Um declínio generalizado da democracia

“Mais do que acusar e criticar o homem e os seus milhões, não deveríamos antes perguntar-nos se Berlusconi não é, afinal, a metáfora de Itália ou, pelo menos, de uma certa Itália?”, parece responder o Libération. O diário parisiense lembra que “o homem foi eleito três vezes por sufrágio universal” e que “os seus sucessos são o fracasso da oposição. Como se em Itália, desde há 16 anos, não tivesse havido outra opção que as Caimãs. Nem à direita nem à esquerda”.

Para El País, “o espetáculo [no Parlamento] vai aumentar o descrédito internacional da política italiana, e vai agitar a crescente corrente de anti-política que corrói os fundamentos desta antiga democracia parlamentar que se tornou o berço do totalitarismo patronal”. Neste contexto, os atos de violência “são execráveis, mas revelam um clima social de grave implosão”, escreve o diário madrileno.

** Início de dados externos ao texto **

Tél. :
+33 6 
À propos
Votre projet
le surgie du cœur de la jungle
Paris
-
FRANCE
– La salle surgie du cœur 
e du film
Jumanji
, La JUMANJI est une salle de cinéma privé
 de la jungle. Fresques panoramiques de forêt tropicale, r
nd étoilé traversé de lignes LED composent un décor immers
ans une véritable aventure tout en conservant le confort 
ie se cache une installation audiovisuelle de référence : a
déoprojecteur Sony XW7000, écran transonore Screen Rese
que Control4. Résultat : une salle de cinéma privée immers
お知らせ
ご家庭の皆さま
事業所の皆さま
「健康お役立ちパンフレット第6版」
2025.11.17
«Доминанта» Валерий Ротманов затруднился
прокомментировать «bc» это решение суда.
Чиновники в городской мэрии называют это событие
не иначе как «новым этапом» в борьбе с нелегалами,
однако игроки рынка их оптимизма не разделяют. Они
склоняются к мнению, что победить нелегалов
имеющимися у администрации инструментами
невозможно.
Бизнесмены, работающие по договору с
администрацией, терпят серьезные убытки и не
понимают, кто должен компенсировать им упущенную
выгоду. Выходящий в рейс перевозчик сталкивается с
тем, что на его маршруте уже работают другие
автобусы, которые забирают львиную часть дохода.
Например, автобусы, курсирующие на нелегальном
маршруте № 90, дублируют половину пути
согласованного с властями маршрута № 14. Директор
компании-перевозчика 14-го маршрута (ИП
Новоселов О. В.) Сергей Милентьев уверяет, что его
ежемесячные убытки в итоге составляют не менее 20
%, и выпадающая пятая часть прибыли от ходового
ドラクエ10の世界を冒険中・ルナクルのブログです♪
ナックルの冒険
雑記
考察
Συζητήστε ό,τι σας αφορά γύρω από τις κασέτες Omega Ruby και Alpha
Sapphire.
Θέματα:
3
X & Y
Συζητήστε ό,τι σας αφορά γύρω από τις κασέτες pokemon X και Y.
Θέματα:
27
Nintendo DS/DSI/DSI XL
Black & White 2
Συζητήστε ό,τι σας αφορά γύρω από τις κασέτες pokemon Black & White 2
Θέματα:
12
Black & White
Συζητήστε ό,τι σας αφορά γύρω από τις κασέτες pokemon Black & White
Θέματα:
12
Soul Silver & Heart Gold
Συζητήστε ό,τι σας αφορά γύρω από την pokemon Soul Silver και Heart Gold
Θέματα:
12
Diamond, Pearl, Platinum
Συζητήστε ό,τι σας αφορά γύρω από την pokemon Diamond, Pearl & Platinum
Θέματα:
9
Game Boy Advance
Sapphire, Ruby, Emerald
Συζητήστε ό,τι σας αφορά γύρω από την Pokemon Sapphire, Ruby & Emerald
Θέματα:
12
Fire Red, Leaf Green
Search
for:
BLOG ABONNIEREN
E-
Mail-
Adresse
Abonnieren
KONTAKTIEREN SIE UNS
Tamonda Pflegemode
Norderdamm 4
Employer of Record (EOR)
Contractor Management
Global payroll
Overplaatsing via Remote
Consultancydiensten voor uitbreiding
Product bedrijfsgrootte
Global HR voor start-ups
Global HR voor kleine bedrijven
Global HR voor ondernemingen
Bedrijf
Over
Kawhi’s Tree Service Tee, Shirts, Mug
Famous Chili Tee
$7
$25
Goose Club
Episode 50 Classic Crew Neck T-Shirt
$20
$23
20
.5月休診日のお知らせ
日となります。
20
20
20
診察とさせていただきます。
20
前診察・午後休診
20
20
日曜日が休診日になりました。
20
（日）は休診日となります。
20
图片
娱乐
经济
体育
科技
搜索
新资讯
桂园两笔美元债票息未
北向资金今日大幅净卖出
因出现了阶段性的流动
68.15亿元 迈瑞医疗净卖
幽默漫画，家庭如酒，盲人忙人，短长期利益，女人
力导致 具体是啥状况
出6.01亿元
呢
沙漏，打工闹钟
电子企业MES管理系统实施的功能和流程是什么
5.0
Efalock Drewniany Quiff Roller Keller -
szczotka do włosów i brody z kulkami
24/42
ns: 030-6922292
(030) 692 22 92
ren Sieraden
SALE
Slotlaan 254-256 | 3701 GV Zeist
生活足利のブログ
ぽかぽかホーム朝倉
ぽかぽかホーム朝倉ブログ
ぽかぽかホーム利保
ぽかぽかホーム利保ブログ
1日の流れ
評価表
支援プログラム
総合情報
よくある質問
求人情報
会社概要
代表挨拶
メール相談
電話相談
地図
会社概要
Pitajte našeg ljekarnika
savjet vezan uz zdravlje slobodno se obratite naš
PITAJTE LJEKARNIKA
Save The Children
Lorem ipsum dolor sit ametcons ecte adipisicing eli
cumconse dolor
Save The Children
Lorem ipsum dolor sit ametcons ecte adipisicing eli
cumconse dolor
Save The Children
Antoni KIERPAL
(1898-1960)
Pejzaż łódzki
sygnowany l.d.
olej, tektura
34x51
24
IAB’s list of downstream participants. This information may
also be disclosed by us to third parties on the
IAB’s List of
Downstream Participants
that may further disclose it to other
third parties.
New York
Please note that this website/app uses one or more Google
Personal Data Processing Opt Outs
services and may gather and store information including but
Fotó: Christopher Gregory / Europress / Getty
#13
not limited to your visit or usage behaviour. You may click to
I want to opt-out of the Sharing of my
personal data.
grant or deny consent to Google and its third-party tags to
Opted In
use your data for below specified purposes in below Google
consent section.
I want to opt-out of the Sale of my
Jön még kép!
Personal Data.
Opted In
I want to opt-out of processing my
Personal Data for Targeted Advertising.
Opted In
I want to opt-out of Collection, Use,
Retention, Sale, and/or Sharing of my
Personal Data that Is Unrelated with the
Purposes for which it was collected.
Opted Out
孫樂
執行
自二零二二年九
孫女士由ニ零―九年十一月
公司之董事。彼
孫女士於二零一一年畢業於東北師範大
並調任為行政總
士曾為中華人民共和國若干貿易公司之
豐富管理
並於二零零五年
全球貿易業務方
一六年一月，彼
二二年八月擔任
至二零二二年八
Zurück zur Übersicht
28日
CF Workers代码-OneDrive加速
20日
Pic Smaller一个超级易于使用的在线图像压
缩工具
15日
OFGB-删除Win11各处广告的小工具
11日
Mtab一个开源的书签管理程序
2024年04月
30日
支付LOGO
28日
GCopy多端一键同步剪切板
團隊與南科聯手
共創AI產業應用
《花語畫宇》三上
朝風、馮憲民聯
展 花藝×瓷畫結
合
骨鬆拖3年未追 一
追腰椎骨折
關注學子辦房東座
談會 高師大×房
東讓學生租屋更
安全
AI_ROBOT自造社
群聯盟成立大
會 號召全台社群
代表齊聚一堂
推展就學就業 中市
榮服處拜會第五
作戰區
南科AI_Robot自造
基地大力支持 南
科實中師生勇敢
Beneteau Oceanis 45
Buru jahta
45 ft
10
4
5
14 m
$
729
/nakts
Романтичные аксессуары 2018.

Mas a Itália é um caso assim tão particular? “Nós, os outros europeus perfeitíssimos, em vez de desejarmos rodear a Itália com um muro o mais alto possível, e de a abandonar à sua própria sorte, durante os próximos 100 anos, deveríamos perguntar-nos se não estamos a assistir a um declínio da democracia de que outros países também não andam longe.” “Apenas alguns degraus nos separam” da Itália, garante o Frankfurter Rundschau que acrescenta que “não é apenas esse país europeu modelo – a França – que, com Nicolas Sarkozy se parece cada vez mais com o exemplo italiano. Em toda a Europa, aumentam a despolitização e o poder da rua na política”.